Work order
Where a line in the records below includes "with", pull that line out.

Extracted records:
---*---
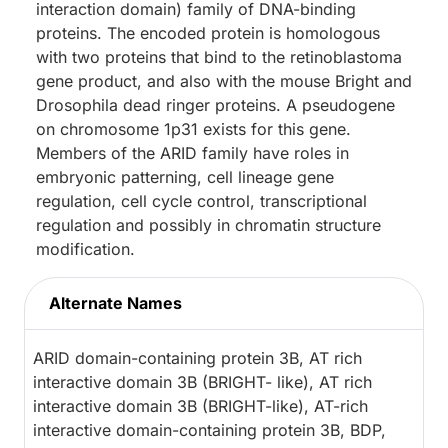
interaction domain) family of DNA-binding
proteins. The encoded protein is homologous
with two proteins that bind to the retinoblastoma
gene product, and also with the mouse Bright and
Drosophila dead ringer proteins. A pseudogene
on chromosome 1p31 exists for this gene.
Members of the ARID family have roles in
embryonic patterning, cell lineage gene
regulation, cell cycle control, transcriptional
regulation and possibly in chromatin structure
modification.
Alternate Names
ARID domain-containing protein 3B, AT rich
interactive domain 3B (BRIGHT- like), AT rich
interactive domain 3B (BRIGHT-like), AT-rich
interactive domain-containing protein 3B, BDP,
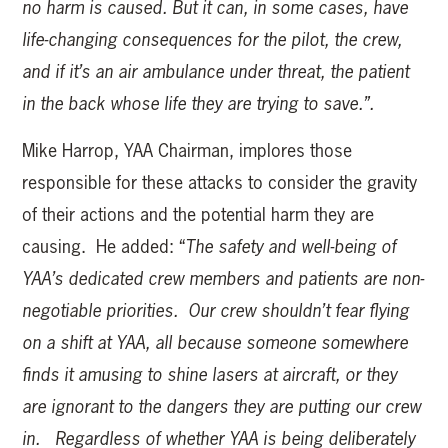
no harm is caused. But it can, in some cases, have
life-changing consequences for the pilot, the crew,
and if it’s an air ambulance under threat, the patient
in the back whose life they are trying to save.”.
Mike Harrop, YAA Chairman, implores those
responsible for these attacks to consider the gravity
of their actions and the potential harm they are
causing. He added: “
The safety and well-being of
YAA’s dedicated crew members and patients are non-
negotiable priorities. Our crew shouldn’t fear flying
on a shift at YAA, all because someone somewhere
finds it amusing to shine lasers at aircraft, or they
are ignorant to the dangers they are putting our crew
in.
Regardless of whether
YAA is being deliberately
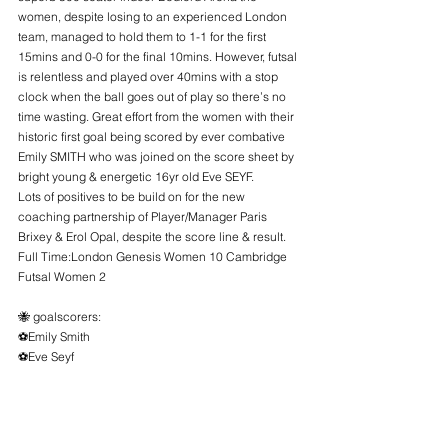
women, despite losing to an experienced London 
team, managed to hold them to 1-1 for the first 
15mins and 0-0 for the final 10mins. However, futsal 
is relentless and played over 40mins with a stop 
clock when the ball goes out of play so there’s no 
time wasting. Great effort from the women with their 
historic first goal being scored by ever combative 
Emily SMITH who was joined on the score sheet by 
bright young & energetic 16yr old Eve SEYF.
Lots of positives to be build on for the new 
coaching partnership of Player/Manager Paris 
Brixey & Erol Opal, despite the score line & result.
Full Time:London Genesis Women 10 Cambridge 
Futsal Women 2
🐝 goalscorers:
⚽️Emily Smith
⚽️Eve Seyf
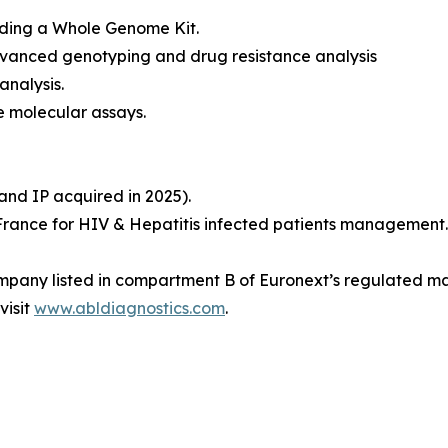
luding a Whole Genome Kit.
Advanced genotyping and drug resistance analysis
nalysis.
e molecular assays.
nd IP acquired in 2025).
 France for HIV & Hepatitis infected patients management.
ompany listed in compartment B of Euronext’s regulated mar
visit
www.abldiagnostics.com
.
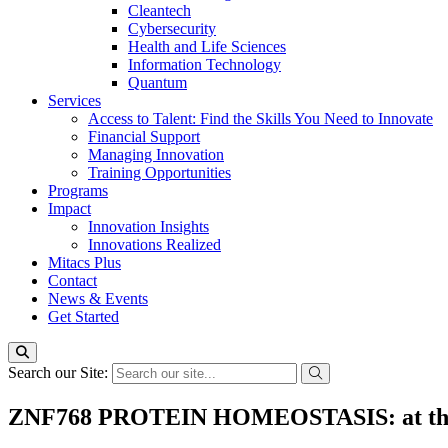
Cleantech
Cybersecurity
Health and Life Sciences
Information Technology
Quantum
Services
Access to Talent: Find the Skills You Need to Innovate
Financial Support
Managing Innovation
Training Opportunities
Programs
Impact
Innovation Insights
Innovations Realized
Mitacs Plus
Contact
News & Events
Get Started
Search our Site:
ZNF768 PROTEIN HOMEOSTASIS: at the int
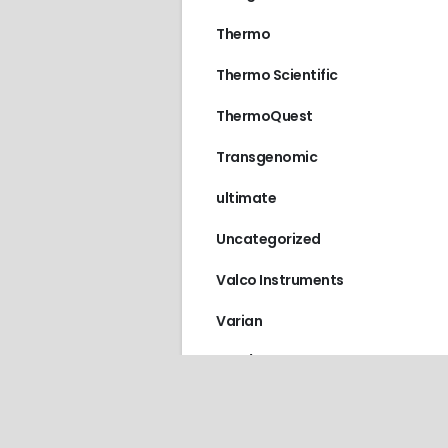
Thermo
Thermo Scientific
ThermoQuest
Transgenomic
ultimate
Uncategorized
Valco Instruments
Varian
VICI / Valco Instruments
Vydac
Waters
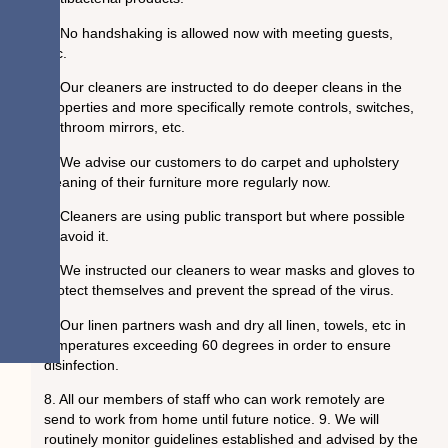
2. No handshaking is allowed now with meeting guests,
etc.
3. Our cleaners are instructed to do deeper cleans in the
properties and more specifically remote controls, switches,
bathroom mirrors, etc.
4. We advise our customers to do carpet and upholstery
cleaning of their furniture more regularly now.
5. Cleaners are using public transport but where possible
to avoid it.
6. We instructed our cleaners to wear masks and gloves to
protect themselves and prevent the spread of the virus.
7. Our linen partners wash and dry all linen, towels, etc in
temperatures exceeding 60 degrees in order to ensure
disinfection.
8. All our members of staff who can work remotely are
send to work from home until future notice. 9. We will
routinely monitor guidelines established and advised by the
---*---
Solution to the problem
with two proteins that bind to the retinoblastoma
gene product, and also with the mouse Bright and
is relentless and played over 40mins with a stop 
time wasting. Great effort from the women with their 
2. No handshaking is allowed now with meeting guests,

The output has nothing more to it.